Output the full listing that appears below, exactly as it is presented.

▸ **Records provided**
----------

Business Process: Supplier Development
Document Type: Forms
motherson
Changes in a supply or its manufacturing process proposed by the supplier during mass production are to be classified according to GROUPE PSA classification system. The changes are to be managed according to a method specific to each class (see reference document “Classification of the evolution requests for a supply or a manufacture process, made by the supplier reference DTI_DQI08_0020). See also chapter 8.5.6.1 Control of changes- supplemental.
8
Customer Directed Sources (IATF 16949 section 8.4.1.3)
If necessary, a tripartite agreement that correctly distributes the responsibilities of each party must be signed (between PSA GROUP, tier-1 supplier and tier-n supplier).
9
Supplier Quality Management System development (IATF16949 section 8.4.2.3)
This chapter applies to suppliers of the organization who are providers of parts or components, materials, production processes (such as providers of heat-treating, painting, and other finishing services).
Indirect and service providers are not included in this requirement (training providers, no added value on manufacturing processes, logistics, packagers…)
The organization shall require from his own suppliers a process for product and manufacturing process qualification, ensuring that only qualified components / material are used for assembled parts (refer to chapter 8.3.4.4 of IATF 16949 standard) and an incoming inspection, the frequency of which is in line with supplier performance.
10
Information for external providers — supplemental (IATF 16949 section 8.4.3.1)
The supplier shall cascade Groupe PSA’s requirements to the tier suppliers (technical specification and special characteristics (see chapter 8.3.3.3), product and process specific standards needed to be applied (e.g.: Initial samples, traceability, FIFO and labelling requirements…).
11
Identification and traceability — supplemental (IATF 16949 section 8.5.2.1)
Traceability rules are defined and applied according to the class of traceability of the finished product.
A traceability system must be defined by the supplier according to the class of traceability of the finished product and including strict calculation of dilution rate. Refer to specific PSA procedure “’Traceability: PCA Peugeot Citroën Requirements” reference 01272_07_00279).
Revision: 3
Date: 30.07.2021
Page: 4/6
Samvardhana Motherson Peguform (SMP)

----------

▸ **Result of the task**
Business Process: Supplier Development
Document Type: Forms
motherson
Changes in a supply or its manufacturing process proposed by the supplier during mass production are to be classified according to GROUPE PSA classification system. The changes are to be managed according to a method specific to each class (see reference document “Classification of the evolution requests for a supply or a manufacture process, made by the supplier reference DTI_DQI08_0020). See also chapter 8.5.6.1 Control of changes- supplemental.
8
Customer Directed Sources (IATF 16949 section 8.4.1.3)
If necessary, a tripartite agreement that correctly distributes the responsibilities of each party must be signed (between PSA GROUP, tier-1 supplier and tier-n supplier).
9
Supplier Quality Management System development (IATF16949 section 8.4.2.3)
This chapter applies to suppliers of the organization who are providers of parts or components, materials, production processes (such as providers of heat-treating, painting, and other finishing services).
Indirect and service providers are not included in this requirement (training providers, no added value on manufacturing processes, logistics, packagers…)
The organization shall require from his own suppliers a process for product and manufacturing process qualification, ensuring that only qualified components / material are used for assembled parts (refer to chapter 8.3.4.4 of IATF 16949 standard) and an incoming inspection, the frequency of which is in line with supplier performance.
10
Information for external providers — supplemental (IATF 16949 section 8.4.3.1)
The supplier shall cascade Groupe PSA’s requirements to the tier suppliers (technical specification and special characteristics (see chapter 8.3.3.3), product and process specific standards needed to be applied (e.g.: Initial samples, traceability, FIFO and labelling requirements…).
11
Identification and traceability — supplemental (IATF 16949 section 8.5.2.1)
Traceability rules are defined and applied according to the class of traceability of the finished product.
A traceability system must be defined by the supplier according to the class of traceability of the finished product and including strict calculation of dilution rate. Refer to specific PSA procedure “’Traceability: PCA Peugeot Citroën Requirements” reference 01272_07_00279).
Revision: 3
Date: 30.07.2021
Page: 4/6
Samvardhana Motherson Peguform (SMP)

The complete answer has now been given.